When Vecinos began its COVID-19 response at the beginning of the pandemic, there was little information about the effects of the virus and potential treatments. We built our response capacity by strengthening relationships with our network partners in the region with the clear intention of facilitating access to information, testing and vaccinations for the most vulnerable communities in WNC, work that undoubtedly saved lives and prevented hospitalizations.

That was and still is our «molded to deliver on the moment» response. However, we are no longer in the same place as last year, where the emergency was a «race against time.” Now, things have changed. We can say that the COVID-19 landscape looks different because we know more about the virus and have several effective tools that reduce the risk, as outlined in the NC Department of Health and Human Services’ recent “Moving Forward Together” document. Nevertheless, we need to keep our eyes open to quickly identify the next disease or virus that can be treated in a timely manner, and thus prevent possible future pandemics or at least mitigate their effects.

We know that the virus continues to transform and variants are appearing around the world. While we cannot predict the challenges these variants may bring, somehow we must return to normal.

Accessibility has been one of the most important things in this race. Increased access to services has made it easier for thousands of individuals – especially Hispanics, immigrants, and black communities that typically face barriers to healthcare – to find the vaccine and be tested as needed. We carried out community outreach through vaccination and testing drives, and also conducted door-to-door visits under the initiative, Mobile Clinic One by One All in One, in the seven most remote counties of WNC, touching thousands of people.

And now, we need to adapt our response, but it doesn’t mean that we need to take a step back. This pandemic has shown us two important things: First, we must work together and secondly, the services and assistance we provide must reach out into our communities. It is not enough to say “we have open doors for every one;” in order to prevent disease, we need to go into the communities and meet people where they are.

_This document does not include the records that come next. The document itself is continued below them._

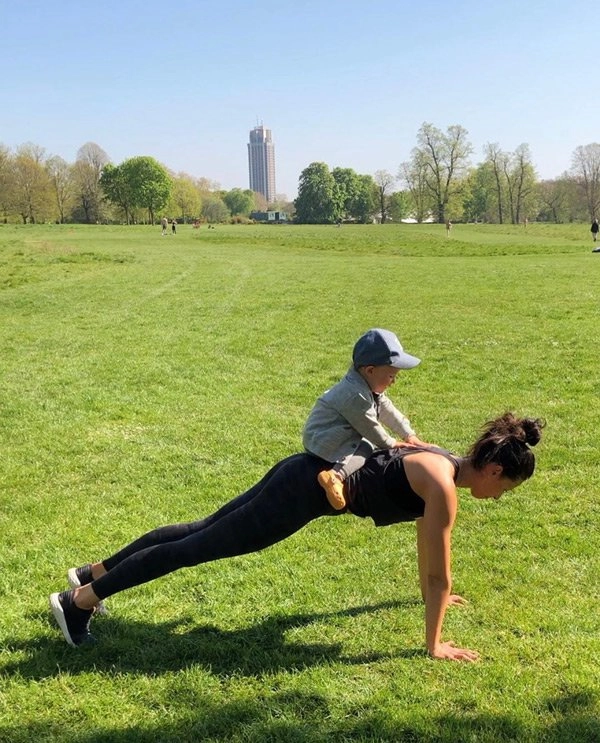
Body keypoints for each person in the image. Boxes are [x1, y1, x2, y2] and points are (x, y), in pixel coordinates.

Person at [49, 413, 544, 661]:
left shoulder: (440, 459)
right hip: (300, 494)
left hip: (303, 471)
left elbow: (430, 568)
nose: (501, 496)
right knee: (196, 547)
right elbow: (437, 574)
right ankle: (80, 601)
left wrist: (437, 596)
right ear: (494, 469)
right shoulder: (443, 489)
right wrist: (434, 644)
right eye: (506, 487)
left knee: (199, 532)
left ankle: (90, 574)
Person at [303, 328, 431, 510]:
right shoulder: (355, 395)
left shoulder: (368, 386)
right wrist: (391, 443)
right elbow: (370, 426)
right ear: (370, 370)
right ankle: (335, 477)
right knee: (367, 445)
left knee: (369, 441)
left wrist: (409, 435)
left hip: (336, 431)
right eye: (391, 376)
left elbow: (388, 410)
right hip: (324, 438)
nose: (393, 381)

With this mission in mind, we continue working together with our local network partners and public health departments in a new phase designed to provide basic health services to our communities by doing screenings and identifying health risk factors. We intend to take the next step in our outreach strategy by doing health promotion and prevention to protect those most vulnerable to severe illness.

We can change the strategy, but we cannot slow down. We have to continue working hard to ensure equal access to information, basic health services, and treatment for historically marginalized communities

We are very excited to embark on this new chapter as we work to identify risks in our communities and provide attention and assistance to those in need.